> Trecho do documento:

________________________

A exploração sexual de adultos e crianças na Amazônia é um fenômeno antigo que tem raízes profundas e está relacionada ao mercado de trabalho e à formação da região amazônica. Durante o processo de colonização e desenvolvimento local, o tráfico e a exploração mudaram de configuração, mas continuam “expressando a forma como as relações de trabalho e de convivência se organizam no contexto da ocupação colonial e capitalista da região”, aponta Hazeu à IHU On-Line, em entrevista concedida por e-mail.
Pesquisador da ONG Sociedade de Defesa dos Direitos Sexuais da Amazônia (Só Direitos), de Belém do Pará, Marcel Hazeu estudou o tráfico de mulheres do Brasil e da República Dominicana para o Suriname e enfatiza que o tráfico e a exploração sexual na região se intensificam porque há “poucas oportunidades para a população local”. O mercado do sexo, “vinculado a todas as atividades econômicas (construção, transporte, mineração, etc.)”, facilita e possibilita a entrada de crianças e adolescentes em um ciclo de prostituição que se repete a cada nova geração.
Marcel Hazeu é autor da dissertação Migração internacional de mulheres na periferia de Belém e atualmente cursa doutorado em Desenvolvimento Sustentável pela Universidade Federal do Pará. Ele coordenou pesquisas sobre exploração sexual de crianças e adolescente e sobre tráfico de pessoas na Amazônia, entre as quais citamos Tráfico de Mulheres: um novo / velho drama amazônico.
Confira a entrevista.
IHU On-Line – Que motivos favorecem a exploração sexual na região amazônica?
Marcel Hazeu – A exploração sexual faz parte de um dos problemas que cercam o tráfico de mulheres, o qual precisa ser entendido a partir da questão constituinte, que é a exploração do trabalho em combinação com o impedimento do direito de ir e vir, ou seja, situações análogas à do trabalho escravo. Estas situações podem ser identificadas no contexto do mercado de trabalho formal e informal, tanto na esfera pública quanto privada. O deslocamento de um lugar para outro é um segundo elemento necessário para falar em tráfico de mulheres, uma vez que a saída de uma realidade, onde elas contavam com uma rede social mínima de proteção e o domínio mínimo do espaço para uma nova realidade, torna-as estranhas e sem acesso às relações sociais locais e, portanto, mais vulneráveis e dependentes das pessoas que organizaram sua viagem e seu lugar de estada.

________________________

> Dados brutos:
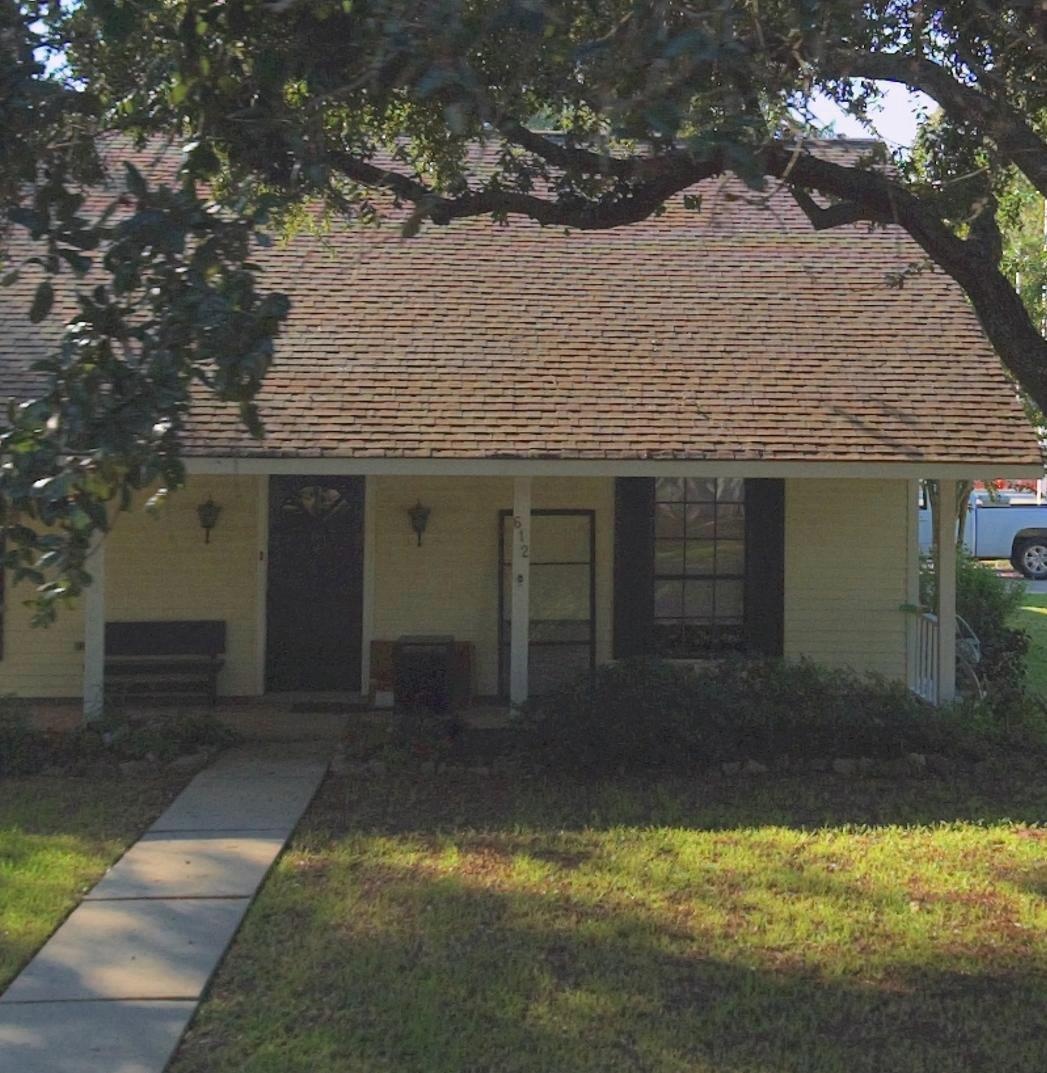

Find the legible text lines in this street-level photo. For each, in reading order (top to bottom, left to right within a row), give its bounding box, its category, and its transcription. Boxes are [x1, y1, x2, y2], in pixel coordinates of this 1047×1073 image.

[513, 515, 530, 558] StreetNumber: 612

________________________

> Objetivo do exercício:
Responda com base no trecho sobre exploração sexual na Amazônia:
1. Em que cidade fica a ONG Só Direitos?
2. Em que área Marcel Hazeu cursa doutorado?
3. Qual é o segundo elemento necessário para falar em tráfico de mulheres?

> Resultado:
1. Belém do Pará.
2. Desenvolvimento Sustentável, pela Universidade Federal do Pará.
3. O deslocamento de um lugar para outro.